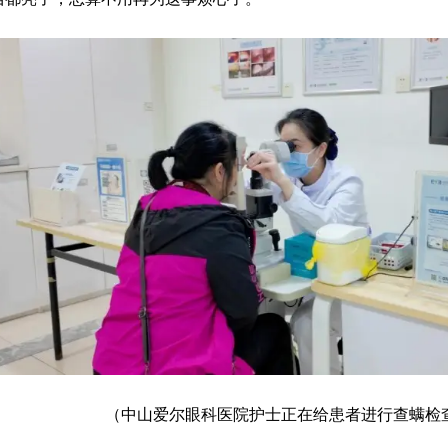
（中山爱尔眼科医院护士正在给患者进行查螨检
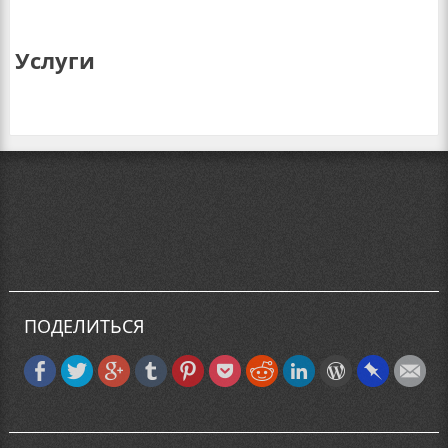
Услуги
ПОДЕЛИТЬСЯ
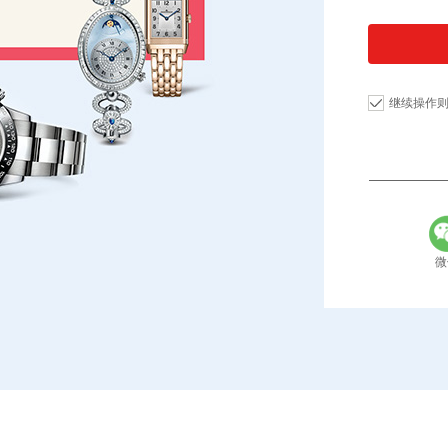
继续操作
微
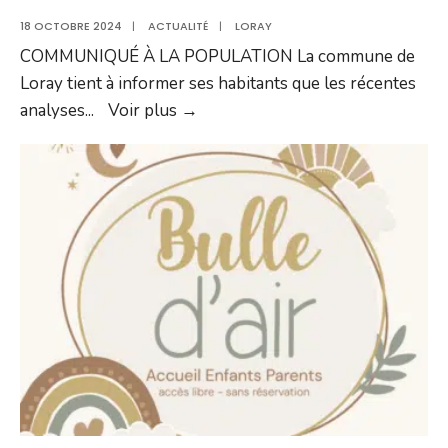
18 OCTOBRE 2024
|
ACTUALITÉ
|
LORAY
COMMUNIQUÉ À LA POPULATION La commune de
Loray tient à informer ses habitants que les récentes
L’eau
analyses
...
Voir plus →
du
réseau
public
de
Loray
est
à
nouveau
potable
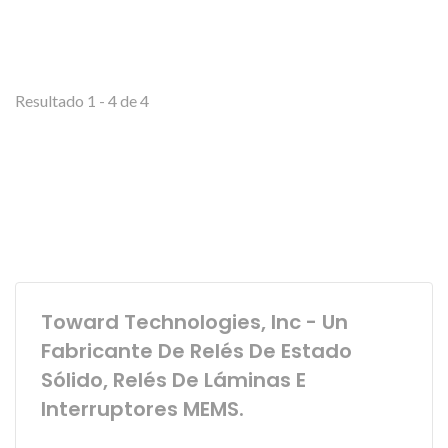
Resultado 1 - 4 de 4
Toward Technologies, Inc - Un
Fabricante De Relés De Estado
Sólido, Relés De Láminas E
Interruptores MEMS.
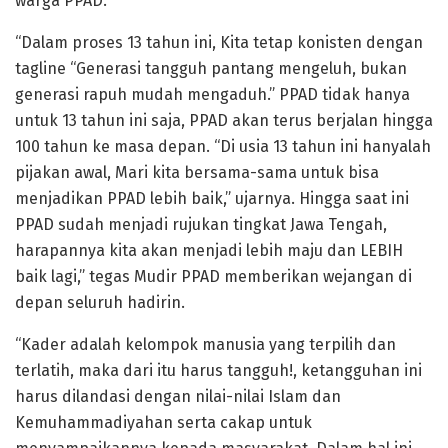
warga PPAD.
“Dalam proses 13 tahun ini, Kita tetap konisten dengan
tagline “Generasi tangguh pantang mengeluh, bukan
generasi rapuh mudah mengaduh.” PPAD tidak hanya
untuk 13 tahun ini saja, PPAD akan terus berjalan hingga
100 tahun ke masa depan. “Di usia 13 tahun ini hanyalah
pijakan awal, Mari kita bersama-sama untuk bisa
menjadikan PPAD lebih baik,” ujarnya. Hingga saat ini
PPAD sudah menjadi rujukan tingkat Jawa Tengah,
harapannya kita akan menjadi lebih maju dan LEBIH
baik lagi,” tegas Mudir PPAD memberikan wejangan di
depan seluruh hadirin.
“Kader adalah kelompok manusia yang terpilih dan
terlatih, maka dari itu harus tangguh!, ketangguhan ini
harus dilandasi dengan nilai-nilai Islam dan
Kemuhammadiyahan serta cakap untuk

————————

[Instructions to follow] Lay out every line from the one containing "warga PPAD." down to the one containing "100 tahun ke", both included, as a Markdown table with the columns Row and Line text. Number each row and skip any blank lines.

[Worked solution]
| Row | Line text |
|---|---|
| 1 | warga PPAD. |
| 2 | “Dalam proses 13 tahun ini, Kita tetap konisten dengan |
| 3 | tagline “Generasi tangguh pantang mengeluh, bukan |
| 4 | generasi rapuh mudah mengaduh.” PPAD tidak hanya |
| 5 | untuk 13 tahun ini saja, PPAD akan terus berjalan hingga |
| 6 | 100 tahun ke masa depan. “Di usia 13 tahun ini hanyalah |